Watchdog在初始化时,监听了5个公共线程,分别为:

  • MainThread
  • FgThread
  • UiThread
  • IoThread
  • DisplayThread WatchDog在init方法中注册了对重启广播的监听: java public void init(Context context, ActivityManagerService activity) { mResolver = context.getContentResolver(); mActivity = activity; context.registerReceiver(new RebootRequestReceiver(), new IntentFilter(Intent.ACTION_REBOOT), android.Manifest.permission.REBOOT, null); }

WatchDog中有public方法:

/** * 添加要监控的服务 */
public void addMonitor(Monitor monitor) {
        synchronized (this) {
            if (isAlive()) {
                throw new RuntimeException("Monitors can't be added once the Watchdog is running");
            }
            mMonitorChecker.addMonitor(monitor);
        }
    }

/** * 添加要监控的线程 */
public void addThread(Handler thread) {
       addThread(thread, DEFAULT_TIMEOUT);
}

一个服务要想被WatchDog监控,必须实现Monitor接口,定义如下:

public interface Monitor {
    void monitor();
}

若要监控线程的消息队列,通过。调用WatchDog的addThread即可。

三. 原理分析

  1. WatchDog内部类

    public final class HandlerChecker implements Runnable {
        private final Handler mHandler;
        private final String mName;
        private final long mWaitMax;
        private final ArrayList<Monitor> mMonitors = new ArrayList<Monitor>();
        private boolean mCompleted;
        private Monitor mCurrentMonitor;
        private long mStartTime;
    
        HandlerChecker(Handler handler, String name, long waitMaxMillis) {
            mHandler = handler;
            mName = name;
            mWaitMax = waitMaxMillis;
            mCompleted = true;
        }
    
        public void addMonitor(Monitor monitor) {
            mMonitors.add(monitor);
        }
        ...
    }
    

    线程死锁最终通过WatchDog的内部类HandlerChecker 实现的,具体分析其中重要的变量:

  2. Handler mHandler:表示当前要监控的线程Handler

  3. long mWaitMax:要等待的时间,等待mWaitMax之后要是还没返回则视为超时

  4. ArrayList mMonitors:一个HandlerChecker对象可监控多个线程的死锁,需要注意的是,一个HandlerChecker内部所监控所有的线程都运行在同一个Handler上,即mHandler。

一个线程要想通过HandlerChecker来监控死锁,有两种方式:
方法一 . 实现interface Monitor接口,通过尝试获取当前线程的锁来监控线程运行状态,用这种方法监控的线程必须运行在指定的线程上。
方法二 . 该方法可监控任意线程的,通过监控线程Handler的MessageQueue的状态来判断当前消息循环是否正常运行。
以上两个方法的区别在于添加监控和判断死锁的方法不同,大体上是一致的,下面详细分析两种方法。

问题
1/ 请原样复述下方数据行中的一段：从开头起，到含有“this post, we”的那一行为止，两端都算在内，图片不要写进答案。
2/ 请接着关于 WatchDog 的文字最后一句往下续写。
关于 WatchDog 的文字与这些数据行没有关联。

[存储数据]

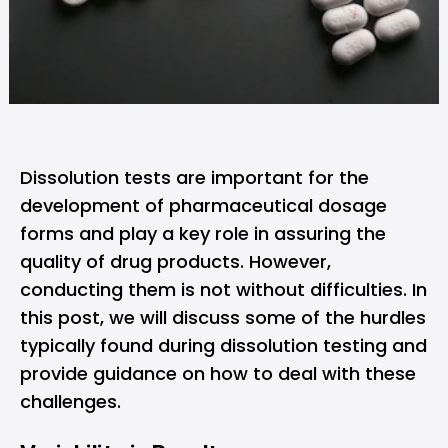
Dissolution tests are important for the
development of pharmaceutical dosage
forms and play a key role in assuring the
quality of drug products. However,
conducting them is not without difficulties. In
this post, we will discuss some of the hurdles
typically found during dissolution testing and
provide guidance on how to deal with these
challenges.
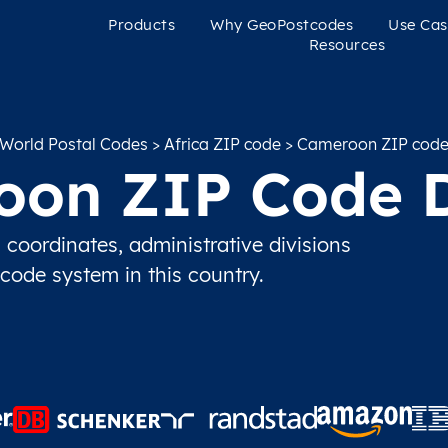
Products
Why GeoPostcodes
Use Cas
Resources
World Postal Codes
>
Africa ZIP code
> Cameroon ZIP cod
on ZIP Code 
oordinates, administrative divisions
 code system in this country.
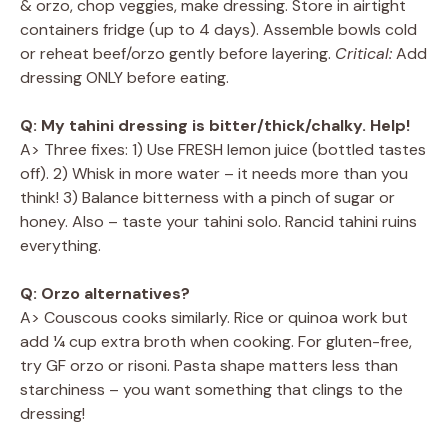
& orzo, chop veggies, make dressing. Store in airtight
containers fridge (up to 4 days). Assemble bowls cold
or reheat beef/orzo gently before layering.
Critical:
Add
dressing ONLY before eating.
Q: My tahini dressing is bitter/thick/chalky. Help!
A> Three fixes: 1) Use FRESH lemon juice (bottled tastes
off). 2) Whisk in more water – it needs more than you
think! 3) Balance bitterness with a pinch of sugar or
honey. Also – taste your tahini solo. Rancid tahini ruins
everything.
Q: Orzo alternatives?
A> Couscous cooks similarly. Rice or quinoa work but
add ¼ cup extra broth when cooking. For gluten-free,
try GF orzo or risoni. Pasta shape matters less than
starchiness – you want something that clings to the
dressing!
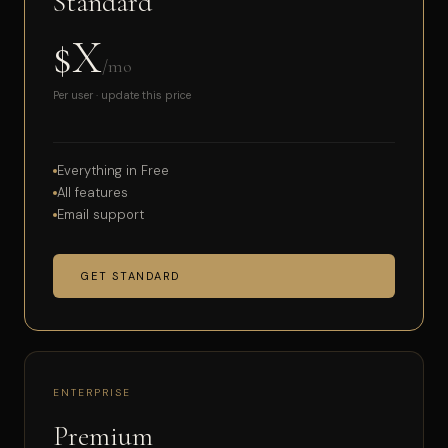
Standard
$X
/mo
Per user · update this price
Everything in Free
All features
Email support
GET STANDARD
ENTERPRISE
Premium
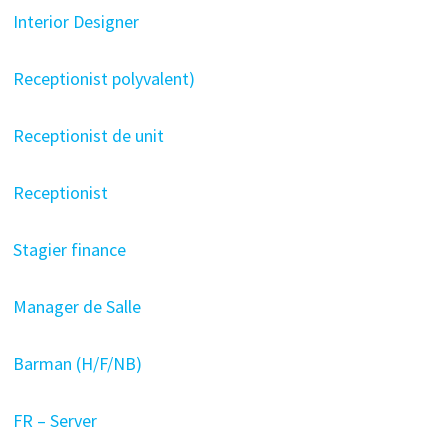
Interior Designer
Receptionist polyvalent)
Receptionist de unit
Receptionist
Stagier finance
Manager de Salle
Barman (H/F/NB)
FR – Server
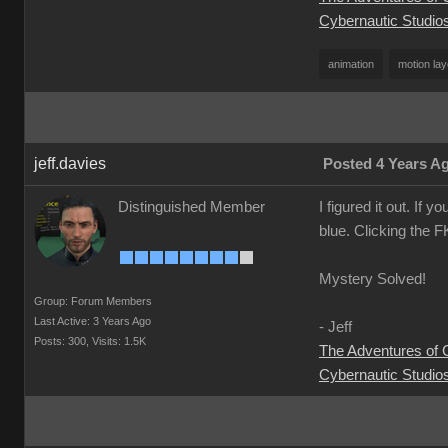
Cybernautic Studio
animation
motion lay
jeff.davies
Posted 4 Years A
Distinguished Member
I figured it out. If 
blue. Clicking the F
Mystery Solved!
Group: Forum Members
Last Active: 3 Years Ago
- Jeff
Posts: 300,
Visits: 1.5K
The Adventures of
Cybernautic Studio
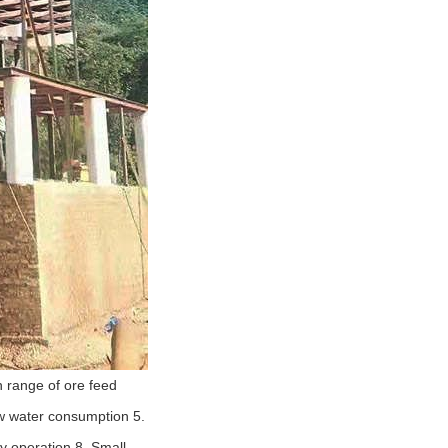
n range of ore feed
ow water consumption 5.
y operation 8. Small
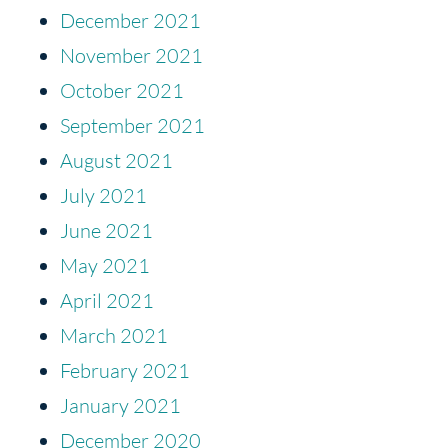
December 2021
November 2021
October 2021
September 2021
August 2021
July 2021
June 2021
May 2021
April 2021
March 2021
February 2021
January 2021
December 2020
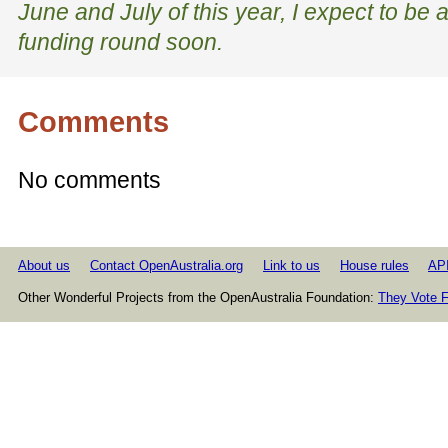
June and July of this year, I expect to be a
funding round soon.
Comments
No comments
About us
Contact OpenAustralia.org
Link to us
House rules
AP
Other Wonderful Projects from the OpenAustralia Foundation:
They Vote F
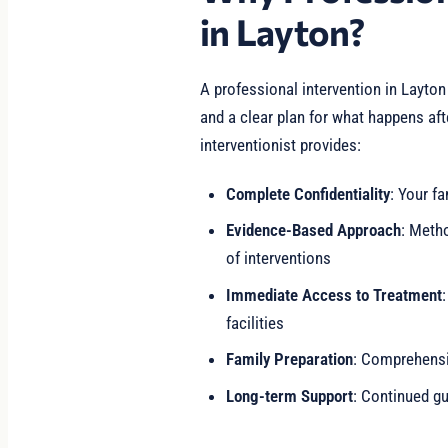
in Layton?
A professional intervention in Layton
and a clear plan for what happens af
interventionist provides:
Complete Confidentiality
: Your fa
Evidence-Based Approach
: Meth
of interventions
Immediate Access to Treatment
facilities
Family Preparation
: Comprehensiv
Long-term Support
: Continued gu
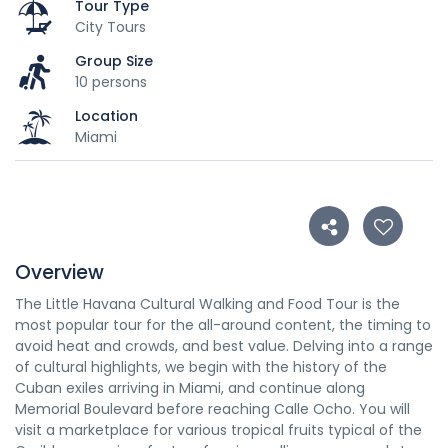
Tour Type
City Tours
Group Size
10 persons
Location
Miami
Overview
The Little Havana Cultural Walking and Food Tour is the
most popular tour for the all-around content, the timing to
avoid heat and crowds, and best value. Delving into a range
of cultural highlights, we begin with the history of the
Cuban exiles arriving in Miami, and continue along
Memorial Boulevard before reaching Calle Ocho. You will
visit a marketplace for various tropical fruits typical of the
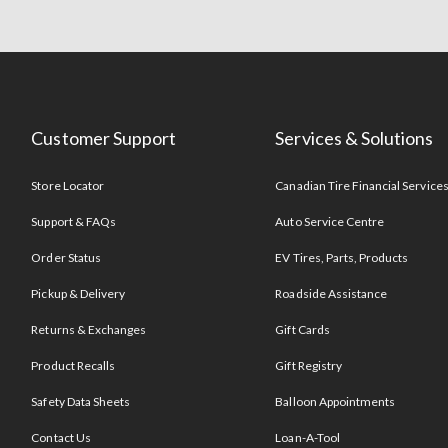
Customer Support
Services & Solutions
Store Locator
Canadian Tire Financial Service
Support & FAQs
Auto Service Centre
Order Status
EV Tires, Parts, Products
Pickup & Delivery
Roadside Assistance
Returns & Exchanges
Gift Cards
Product Recalls
Gift Registry
Safety Data Sheets
Balloon Appointments
Contact Us
Loan-A-Tool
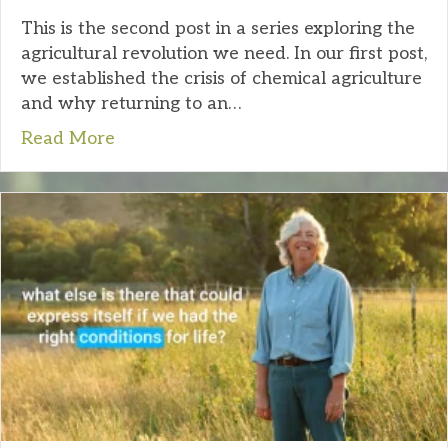
This is the second post in a series exploring the
agricultural revolution we need. In our first post,
we established the crisis of chemical agriculture
and why returning to an…
Read More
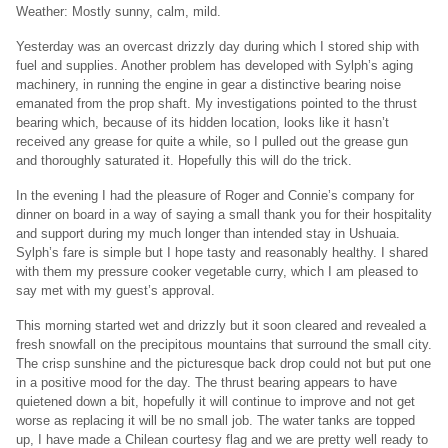
Weather: Mostly sunny, calm, mild.
Yesterday was an overcast drizzly day during which I stored ship with
fuel and supplies. Another problem has developed with Sylph’s aging
machinery, in running the engine in gear a distinctive bearing noise
emanated from the prop shaft. My investigations pointed to the thrust
bearing which, because of its hidden location, looks like it hasn’t
received any grease for quite a while, so I pulled out the grease gun
and thoroughly saturated it. Hopefully this will do the trick.
In the evening I had the pleasure of Roger and Connie’s company for
dinner on board in a way of saying a small thank you for their hospitality
and support during my much longer than intended stay in Ushuaia.
Sylph’s fare is simple but I hope tasty and reasonably healthy. I shared
with them my pressure cooker vegetable curry, which I am pleased to
say met with my guest’s approval.
This morning started wet and drizzly but it soon cleared and revealed a
fresh snowfall on the precipitous mountains that surround the small city.
The crisp sunshine and the picturesque back drop could not but put one
in a positive mood for the day. The thrust bearing appears to have
quietened down a bit, hopefully it will continue to improve and not get
worse as replacing it will be no small job. The water tanks are topped
up, I have made a Chilean courtesy flag and we are pretty well ready to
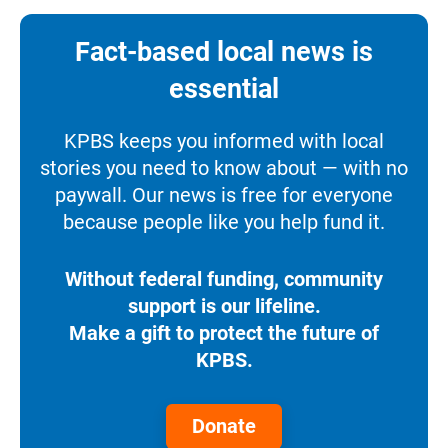
Fact-based local news is
essential
KPBS keeps you informed with local
stories you need to know about — with no
paywall. Our news is free for everyone
because people like you help fund it.
Without federal funding, community
support is our lifeline.
Make a gift to protect the future of
KPBS.
Donate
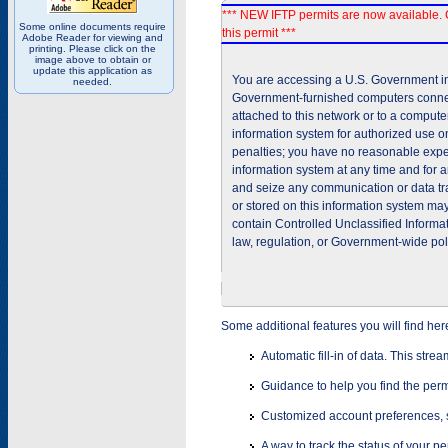
*** NEW IFTP permits are now available. 
Some online documents require
this permit ***
Adobe Reader for viewing and
printing. Please click on the
image above to obtain or
update this application as
You are accessing a U.S. Government inf
needed.
Government-furnished computers connec
attached to this network or to a comput
information system for authorized use on
penalties; you have no reasonable expec
information system at any time and for 
and seize any communication or data tra
or stored on this information system m
contain Controlled Unclassified Informat
law, regulation, or Government-wide pol
Some additional features you will find her
Automatic fill-in of data. This stre
Guidance to help you find the perm
Customized account preferences, s
A way to track the status of your p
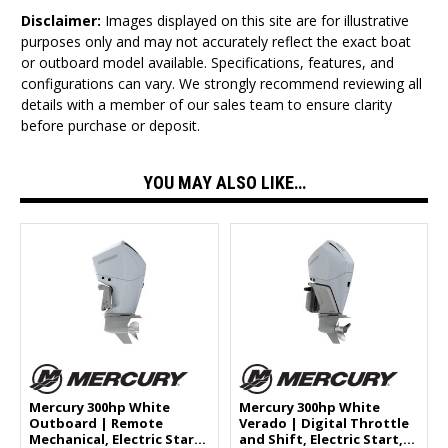
Disclaimer:
Images displayed on this site are for illustrative
purposes only and may not accurately reflect the exact boat
or outboard model available. Specifications, features, and
configurations can vary. We strongly recommend reviewing all
details with a member of our sales team to ensure clarity
before purchase or deposit.
YOU MAY ALSO LIKE…
Mercury 300hp White
Mercury 300hp White
Outboard | Remote
Verado | Digital Throttle
Mechanical, Electric Start,
and Shift, Electric Start,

练习结果
1/
Dissolution tests are important for the
development of pharmaceutical dosage
forms and play a key role in assuring the
quality of drug products. However,
conducting them is not without difficulties. In
this post, we will discuss some of the hurdles

2/
方法1:
Monitor的接口如下:

public interface Monitor {
        void monitor();
    }

一般的实现方式为:

 public void monitor() {
        synchronized (this) { }
 }

WatchDog内部已经实现了一个HandlerChecker:

       mMonitorChecker = new HandlerChecker(FgThread.getHandler(),
                "foreground thread", DEFAULT_TIMEOUT);

该HandlerChecker会加入到WatchDog的final ArrayList mHandlerCheckers = new ArrayList<>()中。

通过Monitor监控的线程,必须运行在FgThread中。

线程先实现Monitor接口,然后通过WatchDongle中的addMonitor将自身加入到mMonitorChecker 中。AMS就是通过这种方式监控线程死锁的。

  public void addMonitor(Monitor monitor) {
        synchronized (this) {
            if (isAlive()) {
                throw new RuntimeException("Monitors can't be added once the Watchdog is running");
            }
            mMonitorChecker.addMonitor(monitor);
        }
    }

方法2:
该方法通过addThread的方式将目标线程加入到WatchDog监控,方法如下:

 public void addThread(Handler thread, long timeoutMillis) {
        synchronized (this) {
            if (isAlive()) {
                throw new RuntimeException("Threads can't be added once the Watchdog is running");
            }
            final String name = thread.getLooper().getThread().getName();
            mHandlerCheckers.add(new HandlerChecker(thread, name, timeoutMillis));
        }
    }

可见,该方法新建了一个HandlerChecker对象,然后加入到WatchDog的mHandlerCheckers中,WatchDog会对所有的HandlerChecker做统一死锁检查。

以上分析了两种通过WatchDog监控死锁的方法,现在来分析了WatchDog的构造函数。WatchDog为单例模式,构造函数如下:

 private Watchdog() {
        super("watchdog");    
        mMonitorChecker = new HandlerChecker(FgThread.getHandler(),
                "foreground thread", DEFAULT_TIMEOUT);
        mHandlerCheckers.add(mMonitorChecker);     
        mHandlerCheckers.add(new HandlerChecker(new Handler(Looper.getMainLooper()),
                "main thread", DEFAULT_TIMEOUT));
        // Add checker for shared UI thread.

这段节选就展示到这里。